**What is required**
Would you print the records below from the first line through the line containing "Lesion marked by", skipping the pictures?

**Information given**
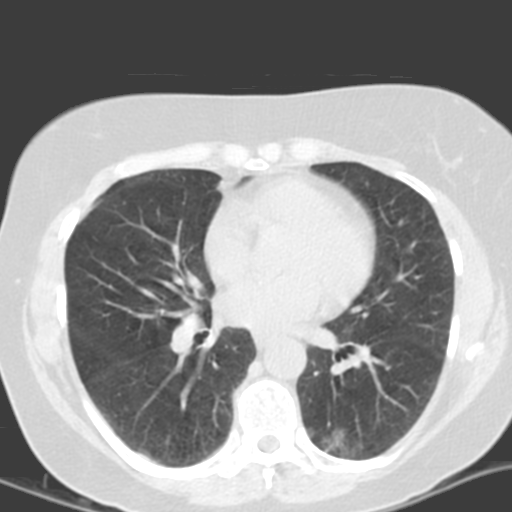
Low-dose screening chest CT, axial slice; second screening round (one year after baseline); lung window (W 1500 / L -600 HU); standard (soft-tissue) reconstruction kernel (B); 120 kVp; slice 77 of 161 in the series. Female participant, aged 55 years at enrolment. Current smoker at enrolment.
Lesion marked by an expert reader, bounding box (x1, y1, x2, y2) in pixels: (305, 411, 378, 466). The screening reader recorded 4 non-calcified nodules or masses ≥4 mm on this exam; which of them this box marks is not recorded. Official screen result: positive, other. Later outcome: lung cancer diagnosed 688 days after this screen — adenocarcinoma with mixed subtypes, left lower lobe, poorly differentiated (G3), stage IA (AJCC 6th edition), 21 mm at pathology.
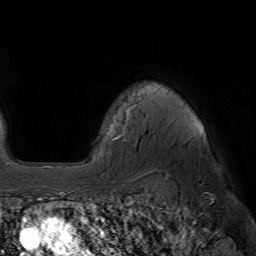
Breast MRI (dynamic contrast-enhanced), one axial slice; position 52 of 64 along the scan axis; cropped to one breast; dynamic contrast-enhanced series, time point 2 of 7 at this slice position (early post-contrast); 1.5 T; TE 4.6 ms, TR 7.2 ms; 2.5 mm slice thickness; 256 × 256 image matrix, field of view 230 × 230 mm. Female patient.
Outlined on this slice (semi-automatic segmentation, software-assisted and operator-edited):
- enhancing-tissue mask used for the functional tumour volume (all voxels passing the contrast-enhancement thresholds inside the analysis volume; usually the tumour): bounding box <113,106,132,140> (left, top, right, bottom; pixels)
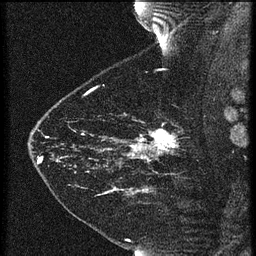
Breast MRI (dynamic contrast-enhanced), one sagittal slice; position 50 of 60 along the scan axis; 3 images stored at this slice position (order not interpretable as contrast timing); 1.5 T; TE 4.2 ms, TR 21.3 ms; 1.5 mm slice thickness; 256 × 256 image matrix, field of view 180 × 180 mm. Female patient, age 43 years. From the clinical record (not read from this slice): setting: breast cancer imaged before/during neoadjuvant chemotherapy; receptor status: HER2-positive.
Outlined on this slice (semi-automatically segmented with operator editing):
- analysis volume of interest (the breast-tissue region the enhancement analysis was run in; not a lesion): bounding box [x1, y1, x2, y2] px = [119, 114, 189, 173]
- tumour enhancement mask (voxels above the 90 % enhancement threshold inside the analysis volume of interest): [128, 128, 177, 161]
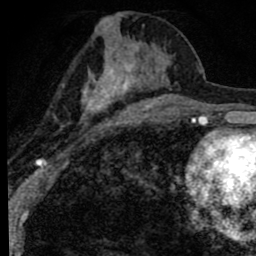
Breast MRI (dynamic contrast-enhanced), one axial slice; slice 38 of 80 in the series (ordered by position); cropped to one breast; dynamic contrast-enhanced series, time point 2 of 8 at this slice position (early post-contrast); 1.5 T; TE 2.8 ms, TR 7.2 ms; 256 × 256 image matrix. Female patient.
Annotated regions visible in this slice (semi-automatically segmented with operator editing):
- enhancing-tissue mask used for the functional tumour volume (all voxels passing the contrast-enhancement thresholds inside the analysis volume; usually the tumour): bounding box (x1, y1, x2, y2) in pixels: (54, 13, 172, 129)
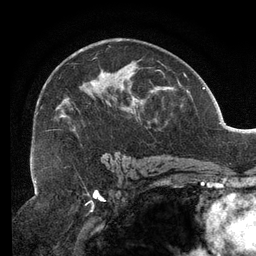
Breast MRI (dynamic contrast-enhanced), one axial slice. Slice 78 of 134 in the series (ordered by position). Cropped to one breast. Dynamic contrast-enhanced series, time point 2 of 6 at this slice position (early post-contrast). 3 T. TE 2.7 ms, TR 6.5 ms. 1.2 mm slice thickness. 256 × 256 image matrix, field of view 200 × 200 mm. Female patient.
Structures marked on this image (semi-automatic segmentation, software-assisted and operator-edited):
- enhancing-tissue mask used for the functional tumour volume (all voxels passing the contrast-enhancement thresholds inside the analysis volume; usually the tumour): bounding box (x1, y1, x2, y2) in pixels: (36, 45, 160, 159)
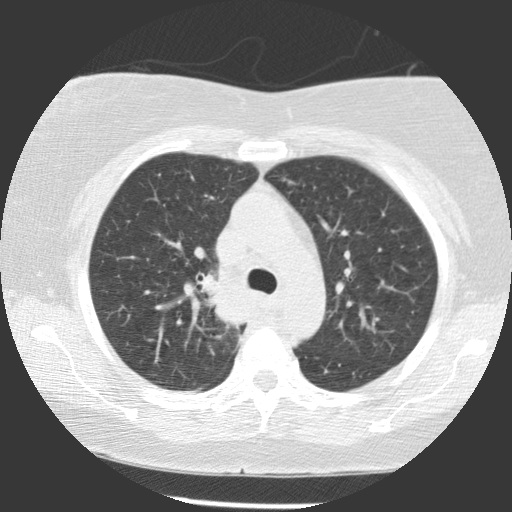
Low-dose screening chest CT, one axial slice. Slice 82 of 116 in the series (ordered by position). Reconstruction kernel STANDARD. Lung window (W 1500 / L -600 HU). 512 × 512 image matrix, field of view 320 × 320 mm.
Outlined on this slice (outlined manually by an expert reader):
- lesion 1 (tumor, upper lobe of right lung): bounding box (x1, y1, x2, y2) in pixels: (201, 273, 245, 330)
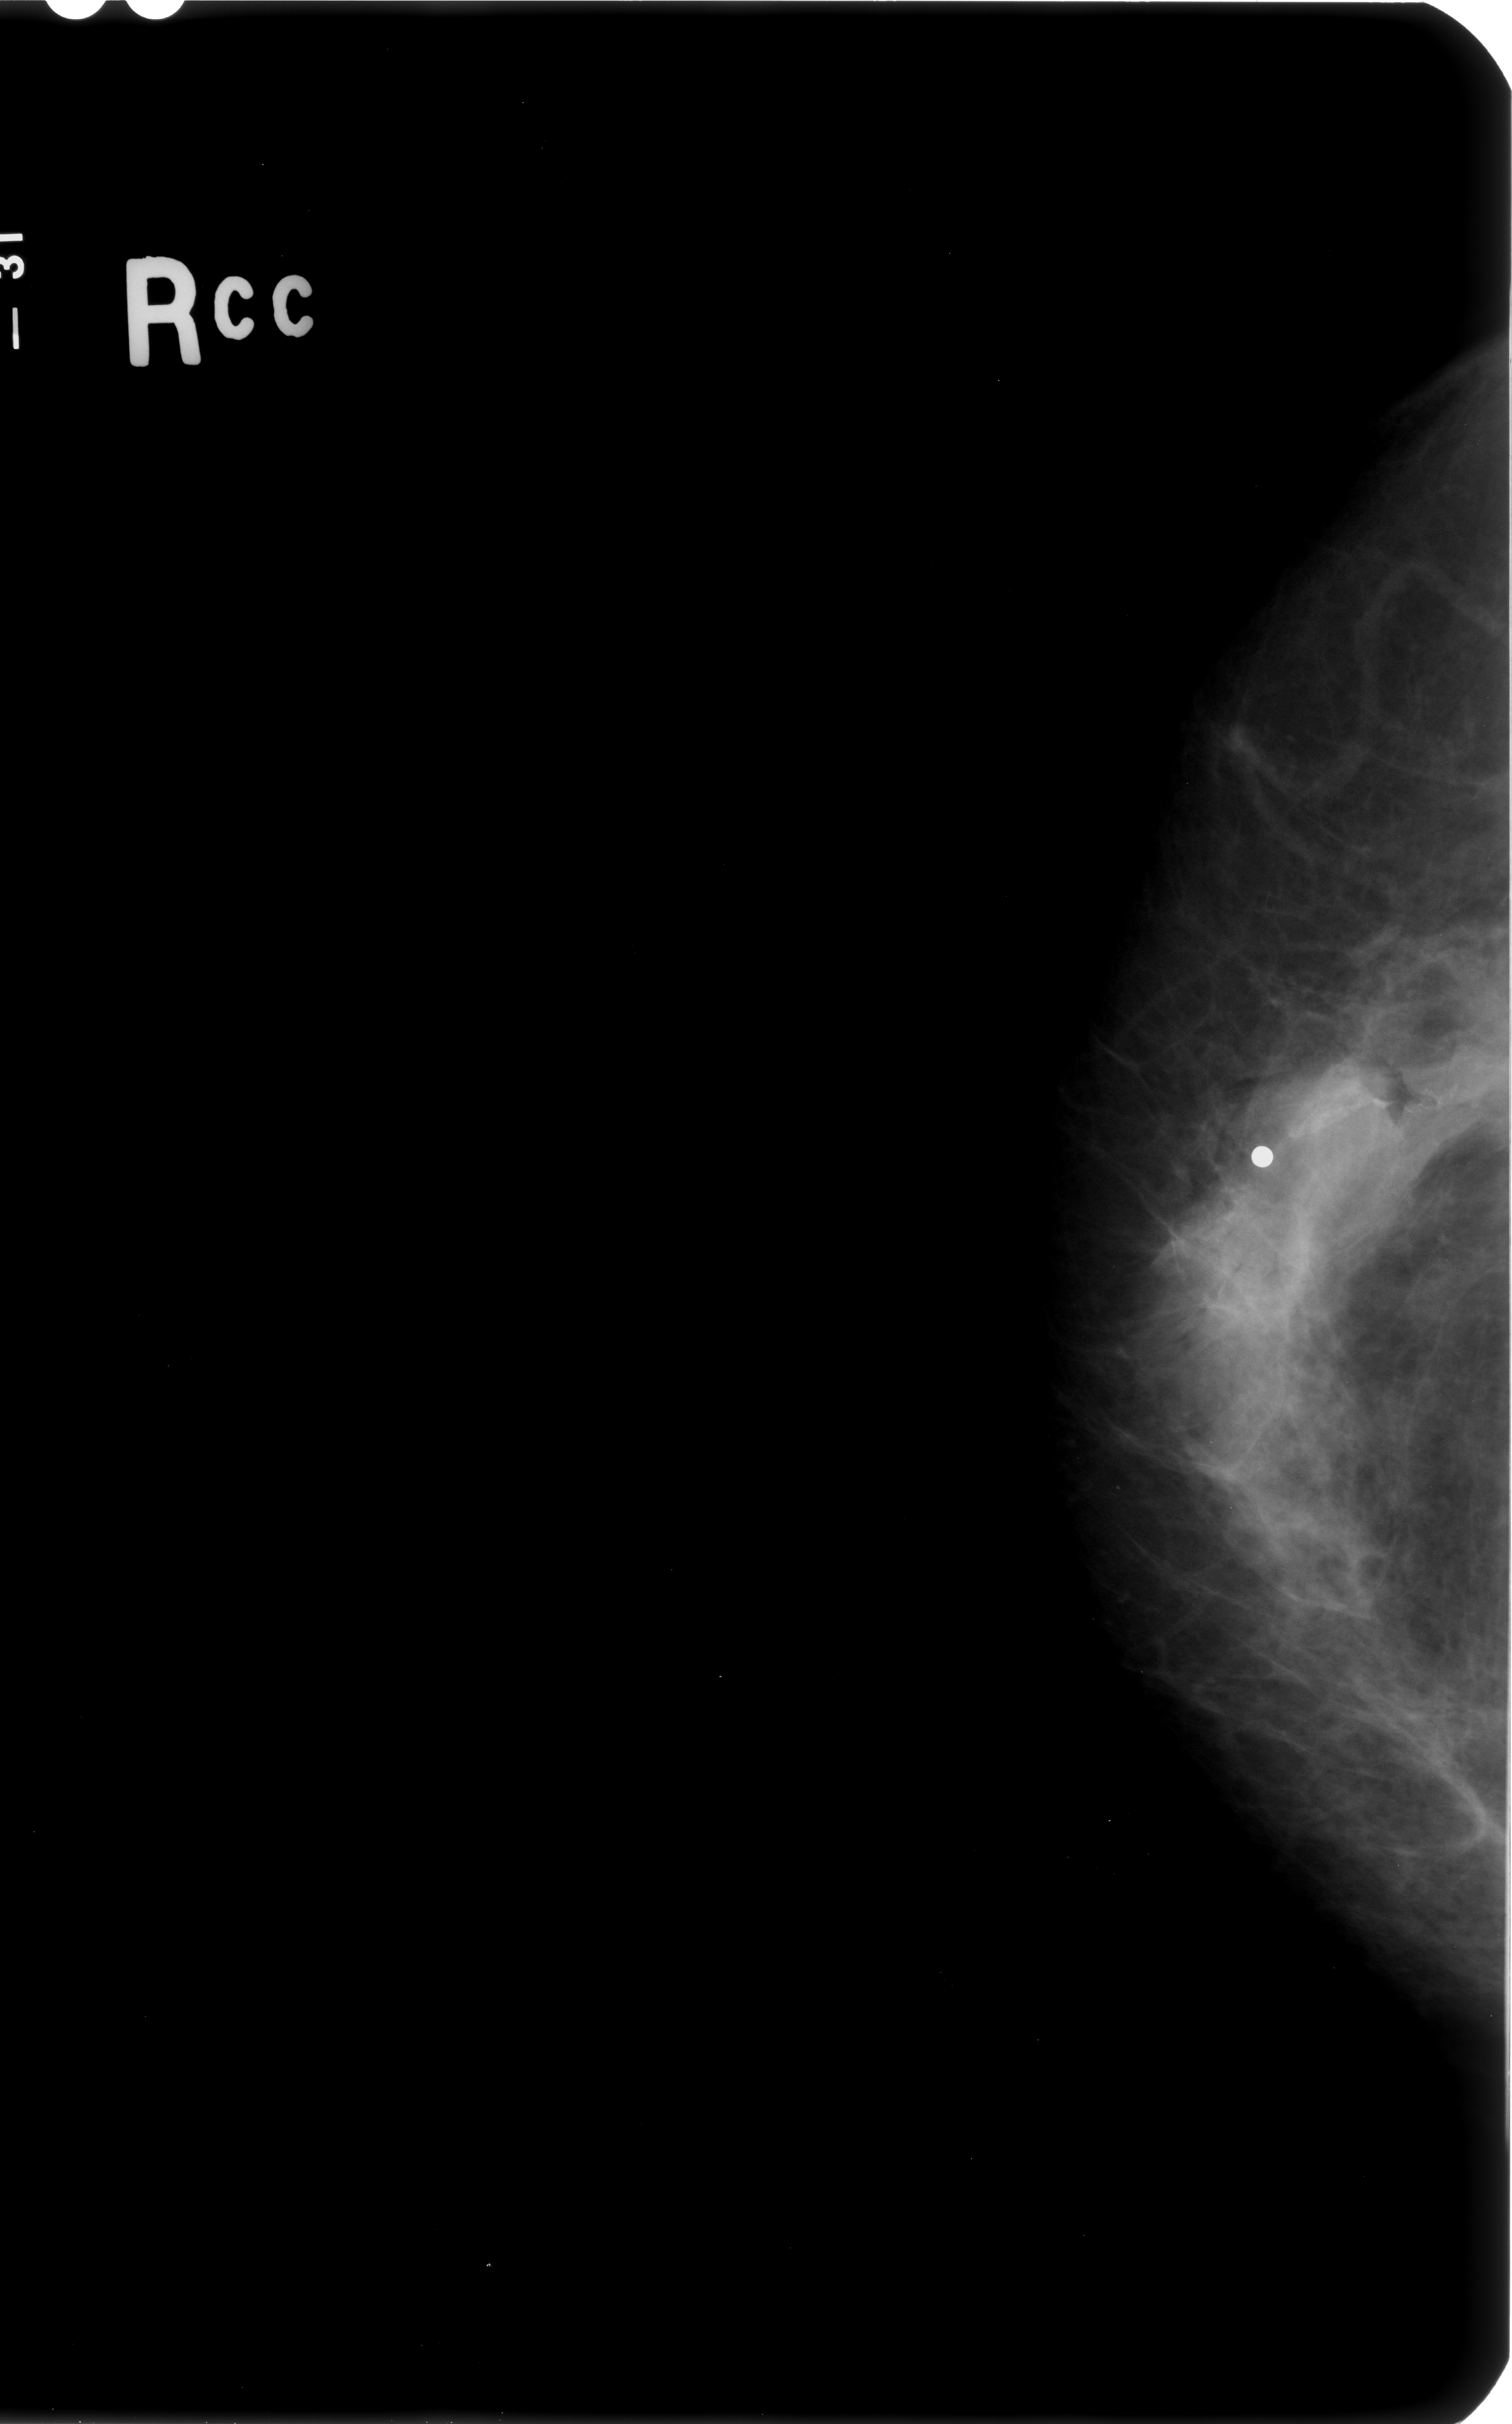
Scanned film-screen mammogram. Right breast. CC view. Breast composition: scattered fibroglandular densities (BI-RADS density category 2 of 4). 1512 × 2424 image matrix.
Expert-marked regions of interest on this film, with their recorded descriptors:
- calcifications, morphology fine linear branching, distribution linear; BI-RADS assessment category 4; subtlety rating 5 on a 1 (subtle) to 5 (obvious) scale; pathology result (as recorded, not read from the image): malignant: bounding box (x1, y1, x2, y2) in pixels: (1191, 1033, 1509, 1363)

**The completed task**
Low-dose screening chest CT, axial slice; second screening round (one year after baseline); lung window (W 1500 / L -600 HU); standard (soft-tissue) reconstruction kernel (B); 120 kVp; slice 77 of 161 in the series. Female participant, aged 55 years at enrolment. Current smoker at enrolment.
Lesion marked by an expert reader, bounding box (x1, y1, x2, y2) in pixels: (305, 411, 378, 466). The screening reader recorded 4 non-calcified nodules or masses ≥4 mm on this exam; which of them this box marks is not recorded. Official screen result: positive, other. Later outcome: lung cancer diagnosed 688 days after this screen — adenocarcinoma with mixed subtypes, left lower lobe, poorly differentiated (G3), stage IA (AJCC 6th edition), 21 mm at pathology.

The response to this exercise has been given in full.